In a typical raster output scanner (ROS), a light source, such as a laser diode or a helium-neon laser, emits a light beam that is modulated according to a video signal. The light beam is directed through conditioning optics onto the reflective facets of a rotating polygon. The polygon, typically rotating at a rate in the 3 to 23 thousand revolutions per minute range, then scans the beam through more conditioning optics and images the laser spot across the full process width of a photosensitive image plane, in the fast scan direction. Meanwhile, the image plane moves in the slow scan direction, approximately parallel to the fast scan direction, in synchronization with the ROS so that successive passes of the laser spot across the width of the image plane produce successive scan lines.
On the image plane there are imaged various primitives, including dots, lines and arcs, that constitute text characters and graphics.
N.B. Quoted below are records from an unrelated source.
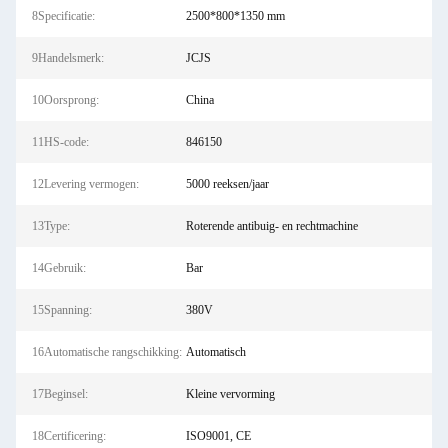
8Specificatie:
2500*800*1350 mm
9Handelsmerk:
JCJS
10Oorsprong:
China
11HS-code:
846150
12Levering vermogen:
5000 reeksen/jaar
13Type:
Roterende antibuig- en rechtmachine
14Gebruik:
Bar
15Spanning:
380V
16Automatische rangschikking:
Automatisch
17Beginsel:
Kleine vervorming
18Certificering:
ISO9001, CE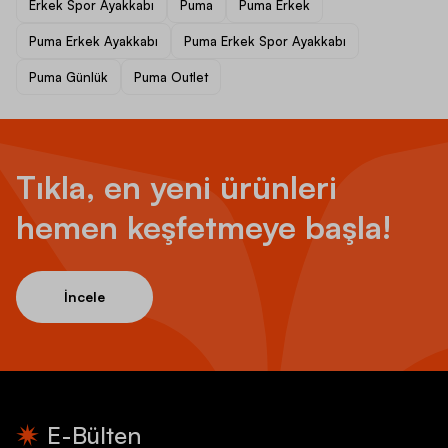
Erkek Spor Ayakkabı
Puma
Puma Erkek
Puma Erkek Ayakkabı
Puma Erkek Spor Ayakkabı
Puma Günlük
Puma Outlet
Tıkla, en yeni ürünleri
hemen keşfetmeye başla!
İncele
E-Bülten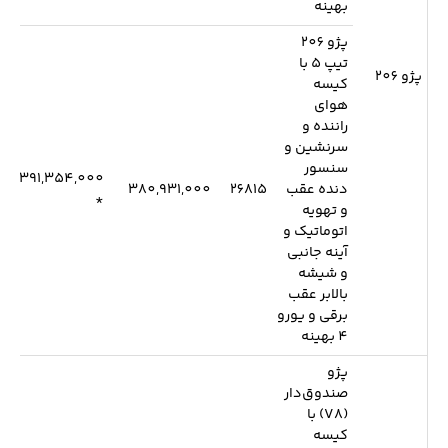
بهینه
پژو 206
تیپ 5 با
پژو 206
کیسه
هوای
راننده و
سرنشین و
سنسور
391,354,000
دنده عقب
26815
380,931,000
*
و تهویه
اتوماتیک و
آینه جانبی
و شیشه
بالابر عقب
برقی و یورو
4 بهینه
پژو
صندوق‌دار
(V8) با
کیسه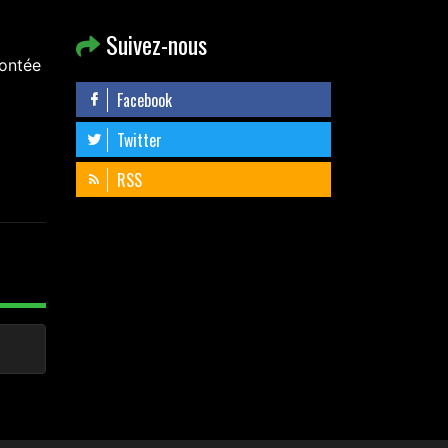
Suivez-nous
montée
Facebook
Twitter
RSS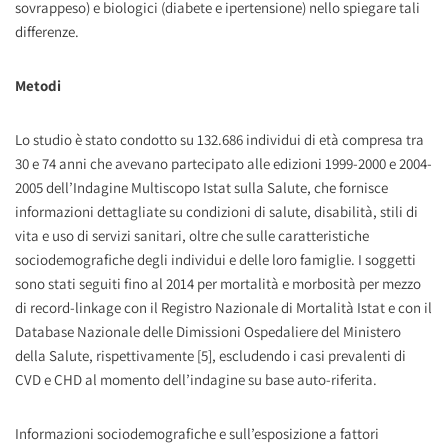
sovrappeso) e biologici (diabete e ipertensione) nello spiegare tali
differenze.
Metodi
Lo studio è stato condotto su 132.686 individui di età compresa tra
30 e 74 anni che avevano partecipato alle edizioni 1999-2000 e 2004-
2005 dell’Indagine Multiscopo Istat sulla Salute, che fornisce
informazioni dettagliate su condizioni di salute, disabilità, stili di
vita e uso di servizi sanitari, oltre che sulle caratteristiche
sociodemografiche degli individui e delle loro famiglie. I soggetti
sono stati seguiti fino al 2014 per mortalità e morbosità per mezzo
di record-linkage con il Registro Nazionale di Mortalità Istat e con il
Database Nazionale delle Dimissioni Ospedaliere del Ministero
della Salute, rispettivamente [5], escludendo i casi prevalenti di
CVD e CHD al momento dell’indagine su base auto-riferita.
Informazioni sociodemografiche e sull’esposizione a fattori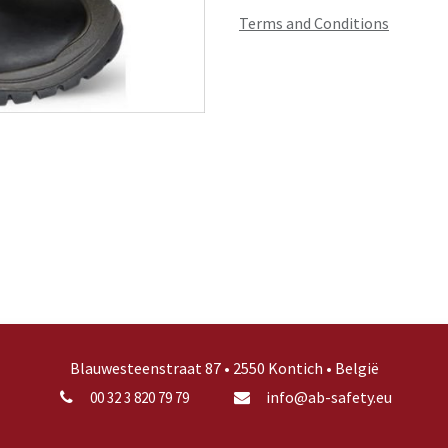
Terms and Conditions
Blauwesteenstraat 87 • 2550 Kontich • België
info@ab-safety.eu
00 32 3 820 79 79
An important portion of the primitives are edges. Irregularities in edges between successive scan lines are readily perceived.
One technique to smooth edges is to simply image the primitives at a finer resolution. To achieve finer resolution (e.g., 600 spi), the ROS would need to be redesigned to increase the input data rate to accept the data needed to define the higher resolution. To image the increased data rate would require either increasing the speed of rotation of the polygon or the number of polygon facets, or some combination of these two approaches.
In general, the above approaches have proven adequate. These approaches, however, suffer the drawback of increased complexity and cost. Moreover, for high speed imaging (e.g., 120 ppm), the system clock rate needed to input and process the necessary image data becomes prohibitively fast, requiring expensive components to respond to the system clock, as well as careful layout to avoid noise problems and electromagnetic interference.